Shirts for all ranks generally conformed to wartime patterns, however Officers could wear custom made or privately acquired shirts.
British, American, and Australian manufactured shirts were commonly worn by Canadians in Korea.
Officer Private Purchase
A private purchase Terylene shirt of a Canadian Provost Corps Major. Note the rank insignia worn on detachable slides over the epaulettes. Secured by elastic loops and button onto the epaulette buttons.
Terylene is the British/Canadian trade name for a type of polyester fabric known as Dacron in the United States.
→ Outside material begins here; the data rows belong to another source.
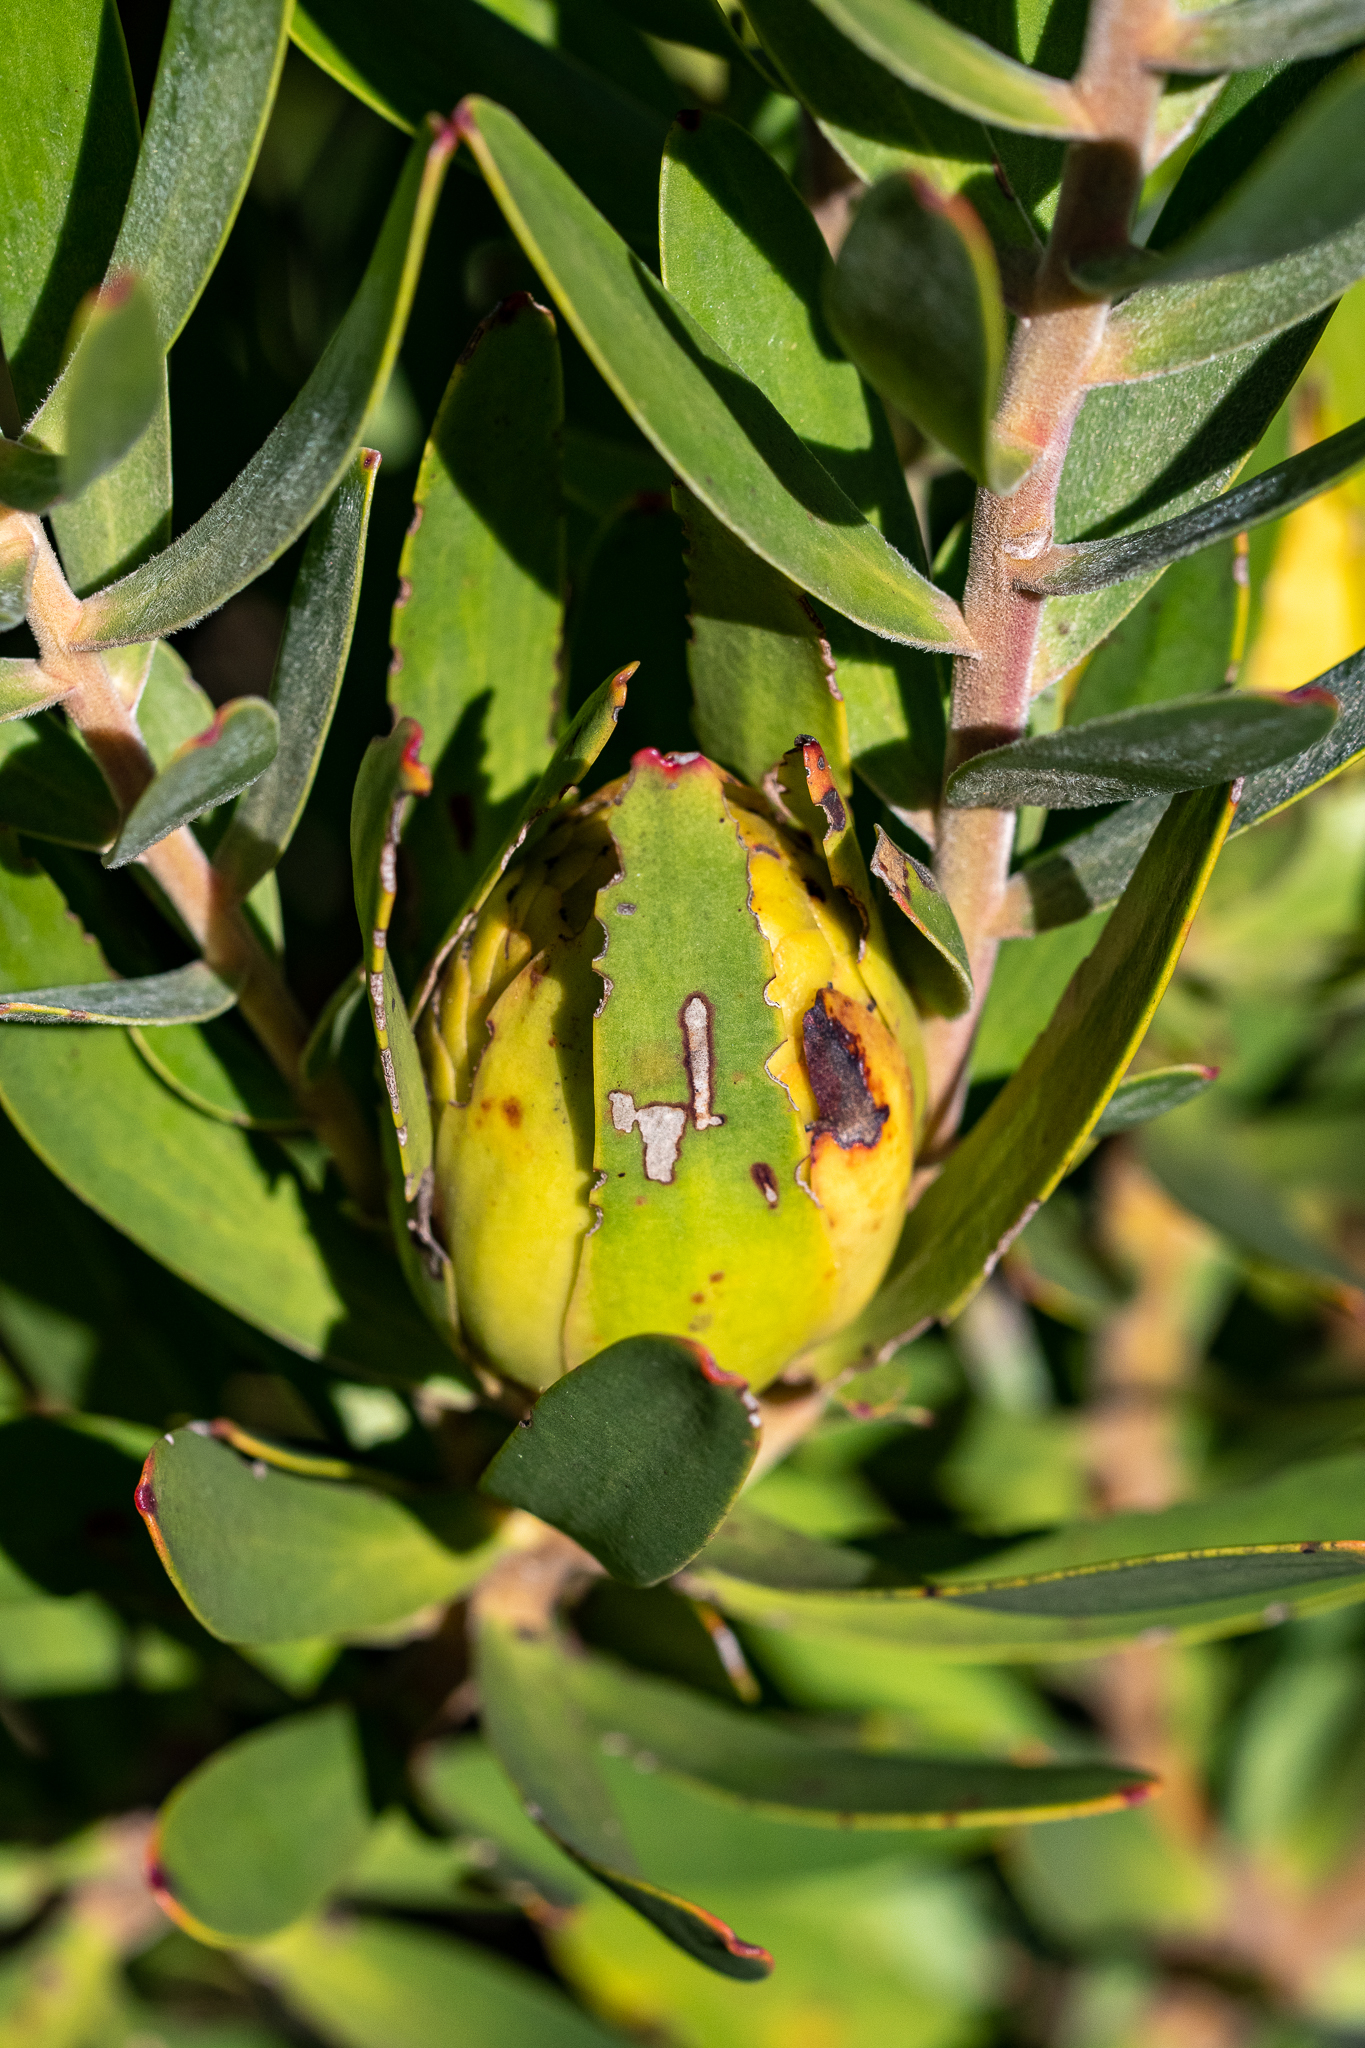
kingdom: Plantae
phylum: Tracheophyta
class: Magnoliopsida
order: Proteales
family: Proteaceae
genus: Leucadendron
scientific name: Leucadendron laureolum
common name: Golden sunshinebush
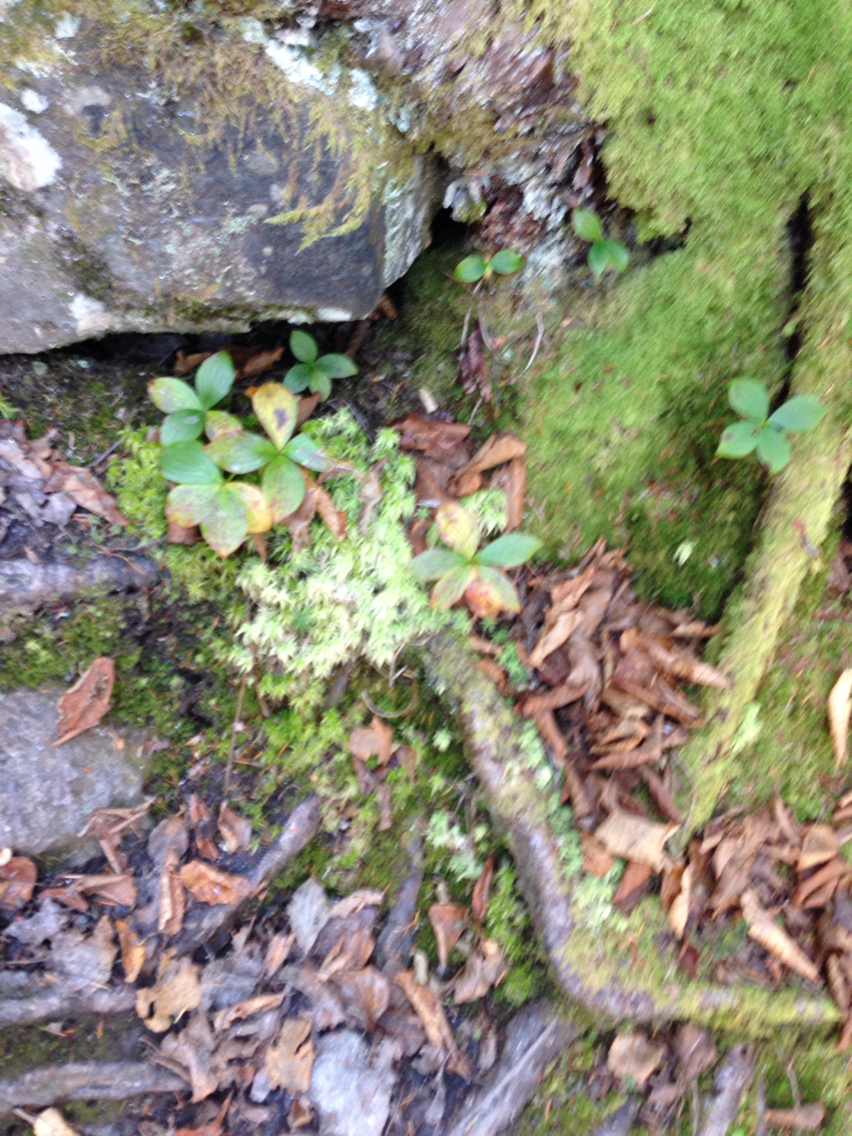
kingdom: Plantae
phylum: Tracheophyta
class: Magnoliopsida
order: Cornales
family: Cornaceae
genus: Cornus
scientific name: Cornus canadensis
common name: Creeping dogwood
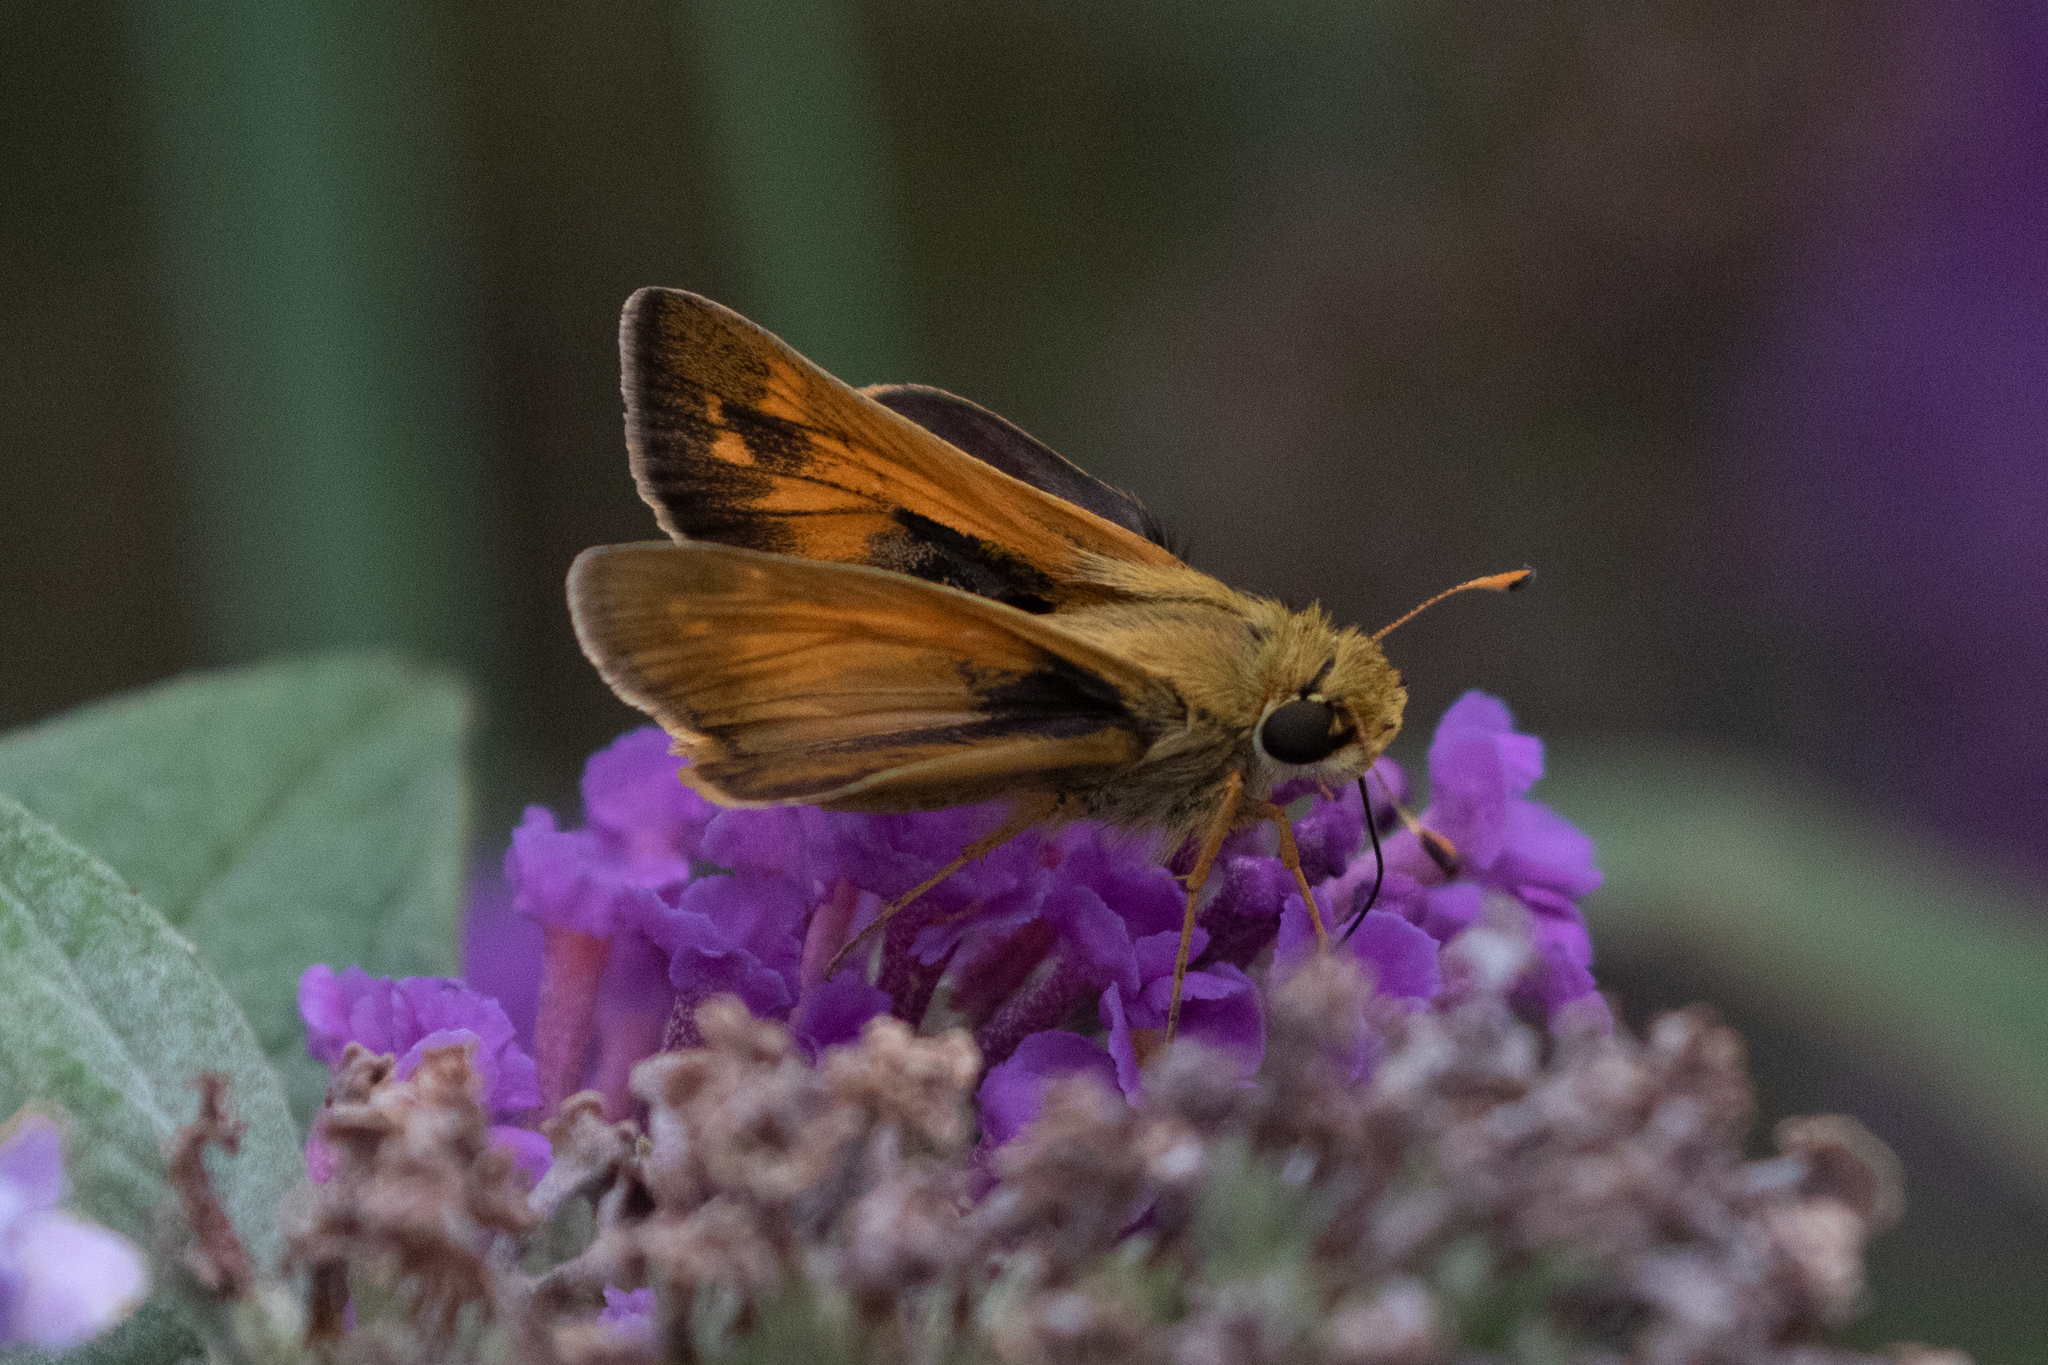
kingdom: Animalia
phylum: Arthropoda
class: Insecta
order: Lepidoptera
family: Hesperiidae
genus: Atalopedes
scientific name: Atalopedes
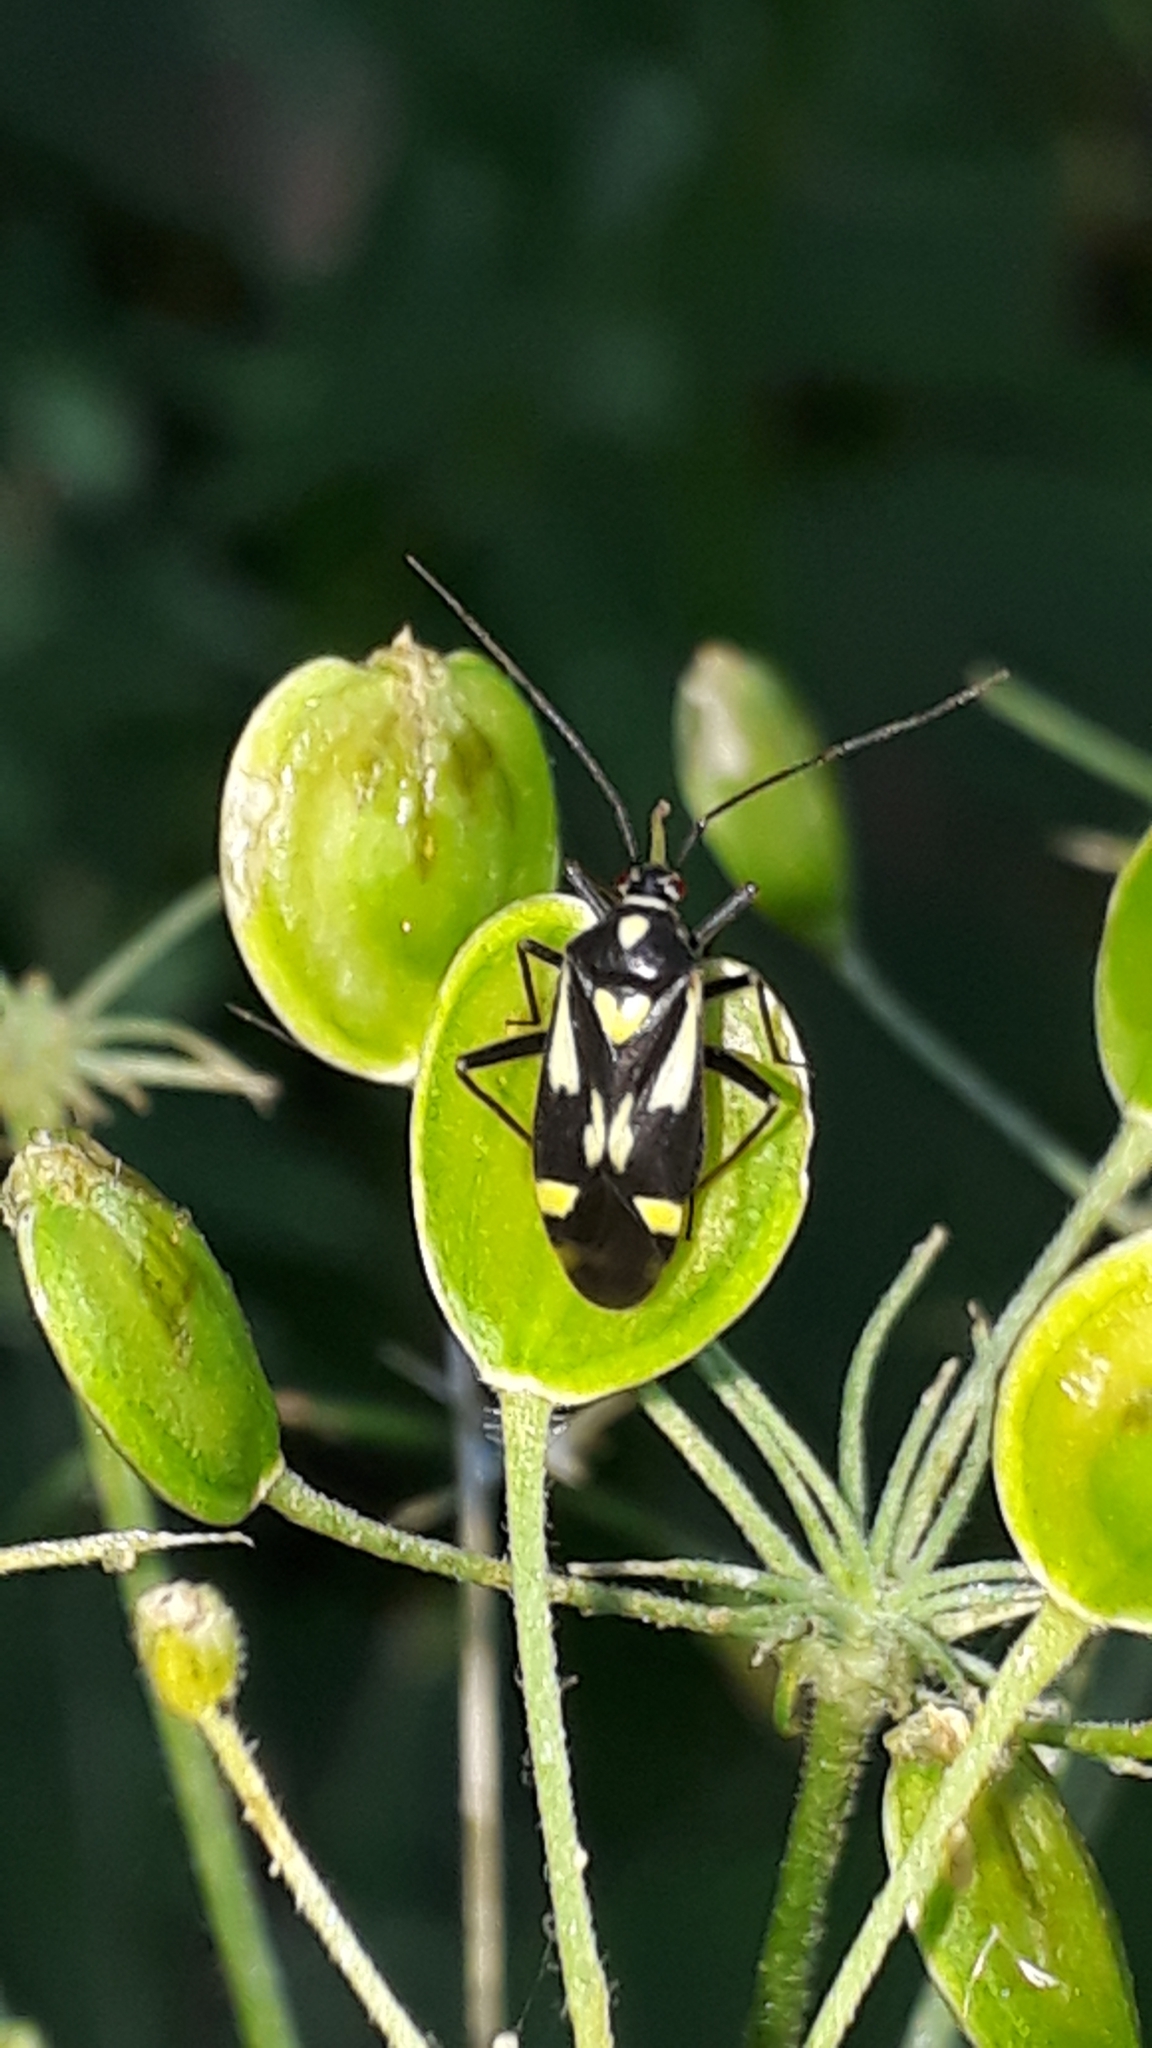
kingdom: Animalia
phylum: Arthropoda
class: Insecta
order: Hemiptera
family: Miridae
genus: Grypocoris
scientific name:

Closeup of the rank insignia. Note the gilt metal C PRO C shoulder title.
Typical Canadian wool flannel shirt of mid 1950s manufacture. Primary features are the absence of epaulettes and the buttons and button holes on either side of the collar. These buttons allowed the collar to be buttoned flat in the open position. Also of interest are the buttons on the sleeves. A short length of material was stiched on the inside of the sleeve, which was attached to the button when the sleeves were rolled up. 6 button front.
Closeup view of the collar illustrating the method of buttoning the collar in the open position.
View of the method of buttoning the sleeve in the rolled up position.
Similar to the above shirt, this example is made of a finer wool material and is of immediate post war manufacture. Although it was made in 1946, it was sealed as a manufacturer's sample in 1959. 6 button front.
Closeup view of the manufacturer's tag on the inside of the collar.
Closeup view of the Canadian Army inspector and Government Property stamp on the right front edge of the shirt.
Closeup view of the Sealed Sample tag dated 1959.
Cotton Khaki Drill or Bush Shirt. This pattern of shirt was still on issue well into the 1970s.
Closeup view of the collar buttoned closed. Note the buttons on either side of the collar points.
Closeup view of the collar buttoned in the open position.
Sleeves rolled up and secured by the button and tab.
View of the size, Government Inspection Service, manufacturer and date stamps.
Heavy wool flannel shirt of British manufacture. Similar in general details to Canadian shirts, British shirts were made with attached epaulettes and lacked the collar and sleeve buttons of Canadian shirts. This shirt has a 5 button front.
Closeup of the manufacturer's tag on the inside of the collar and the 1950 date. Note the Broad Arrow property stamp on the tag.
A 6 button front wool shirt of British manufacture. This shirt has a longer shirt-tail than the above example and extra material and reenforcing around the bottom buttons.
Label detail showing the date of manufacture and the Broad Arrow.